Kinshasa: DRC’s highly-strung megapolis
In travellers, the Democratic Republic of the Congo – Central Africa’s giant heart the size of Western Europe, prompts images of perpetual turmoil, Byzantine bureaucracy and boundless corruption. Kinshasa, the DRC’s supersized capital, takes each of these attributes to a new level. The city looks makeshift and tatty. At the same time, it is strangely authentic, without the Chinese-built highrises that are fast destroying the architectural heritage of Dar es Salaam or Maputo. As the world’s largest francophone city, it also has an emerging art and first-class music scene.
Inexplicably, among the locals the city goes by the sobriquet of ‘Kin la belle’. Unless this is meant figuratively, there’s little beauty to be found in Kinshasa’s dusty streets or the ruins of former Léopoldville’s 1950s public infrastructure. There are endless streams of unroadworthy vehicles and there is two-directional traffic in almost every single lane. There is the chaotic entrepreneurial activity that defines so much of street life in Africa. There’s also no hint whatsoever that this is the capital of one of the world’s prime exporters of coltan, diamonds, gold and copper.
“The mafia-style shakedown for a bribe from officials of every rank begins at Kinshasa’s N’Djili airport as you disembark and never ceases until you depart”
In spite of the country’s state of political upheaval or perhaps because of it, Kinshasa also has an up and coming art scene to be sampled at privately-owned exhibition spaces, such as Texaf Bilembo. According to some, the local music scene is unsurpassed in Africa, with the Congolese rumba and its exponents like Fally Ipupa ruling the continent’s airwaves. With its 250+ ethnic groups, the Congo is also a tribal art powerhouse and its famous, spiritually-charged masks are now on display in a new state of the art National Museum of the DRC built with funds from South Korea.
No matter who you ask, the consensus is that ultimately this is a dysfunctional place. “Our Congo is broken,” Lulendo, a talkative local, told me with a broad sweep towards the piles of uncollected rubbish in front of the capital’s zoo. It’s disingenuous to claim – as the Congolese elites and majors in Postcolonial Studies do – that Belgium as the former colonial power got rich from plundering the country’s minerals. The independent Congolese rulers have been at it for almost an equal length of time since 1960 and yet the country has so little to show for it.

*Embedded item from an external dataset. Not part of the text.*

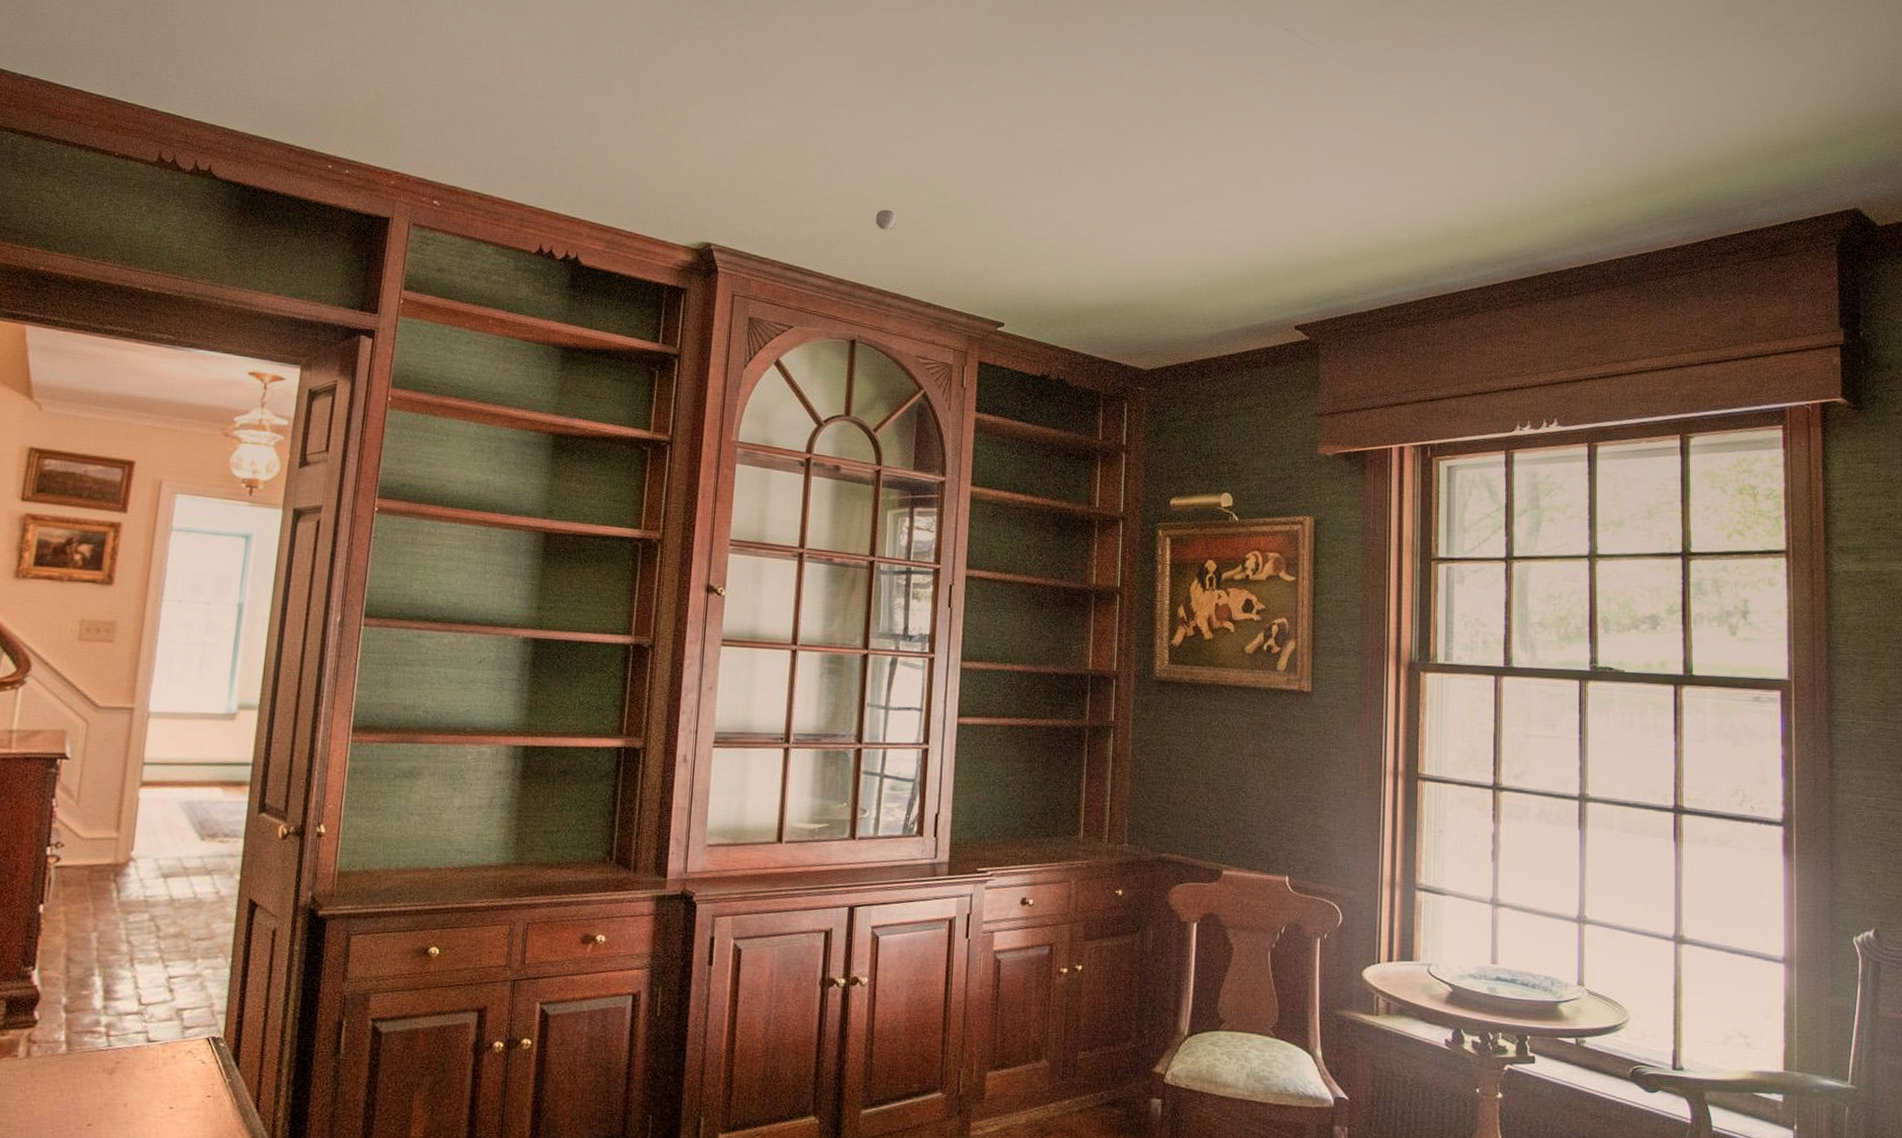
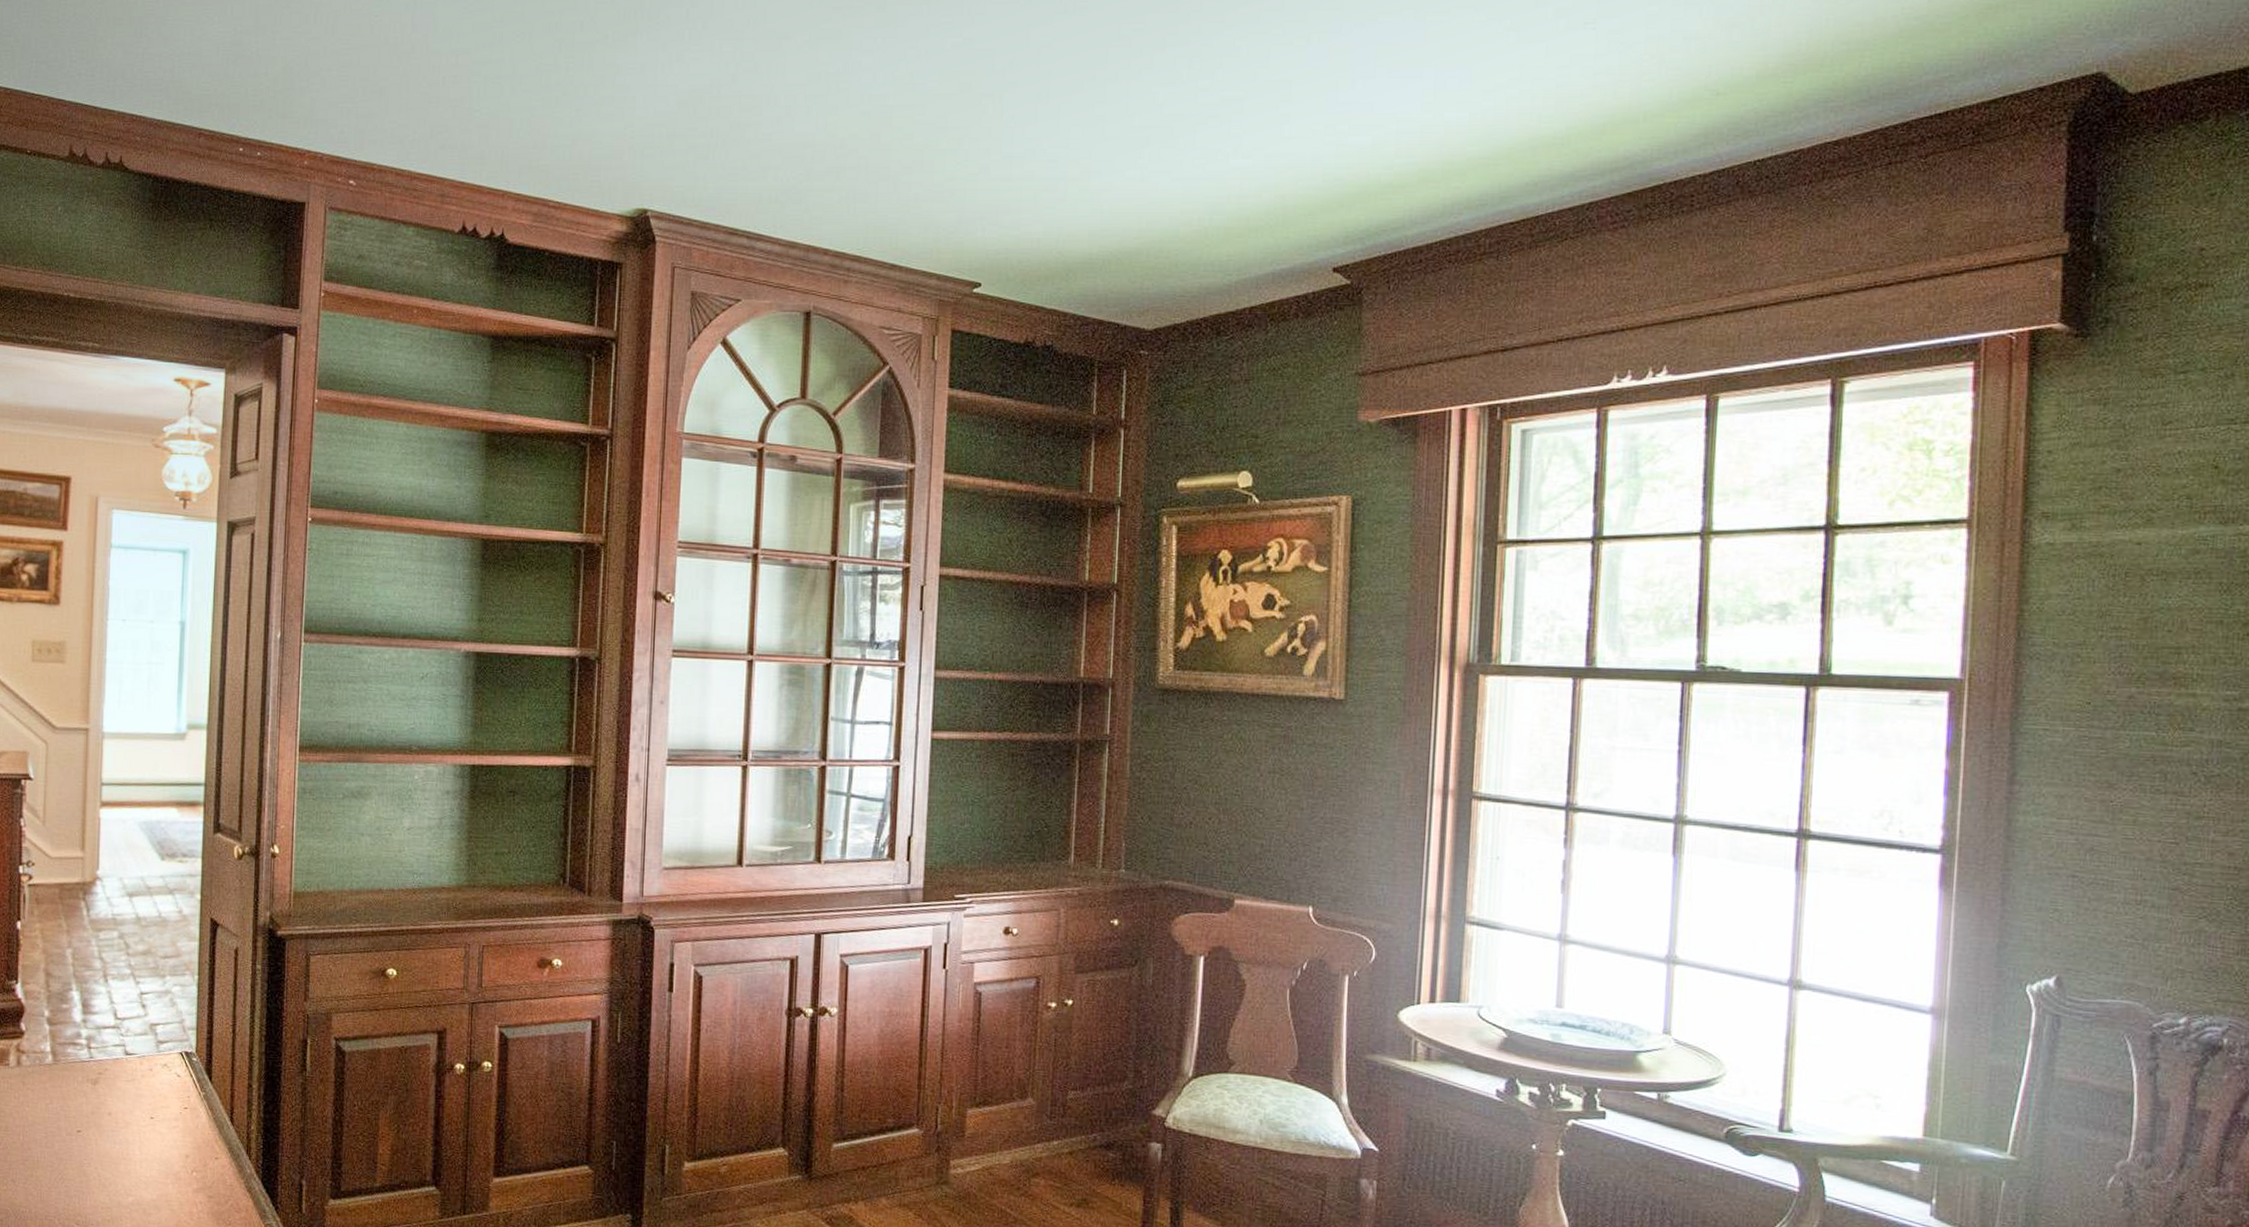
smoke detector: present [876,209,897,230] -> none [831,157,855,182]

One thing an independent Congo has perfected into an art form is corruption. The mafia-style shakedown for a bribe from officials of every rank begins at Kinshasa’s N’Djili airport as you disembark and never ceases until you depart. Bribes are solicited not for any services rendered but to make a manufactured nuisance go away. Everything quickly develops into an insurmountable problem until it is, just as quickly, resolved with a bribe. As you walk past any uniformed Congolese, it becomes clear that the real threat doesn’t come from a criminal but a policeman.
Closely linked to corruption is the Congo’s second malaise – stupefying but pointless bureaucracy. Endless forms are filled and documents are checked and rechecked mostly for the fun of it or as a prelude to soliciting brides. The back and forth of airport formalities or crossing the Congo River from Kinshasa to Brazzaville feels like the stations of the cross. The artificial bottlenecks are annoying before becoming exhausting, with no logic in sight. The Congo, after all, is Joseph Conrad’s proverbial Heart of Darkness which I reread before my trip – and finally understood.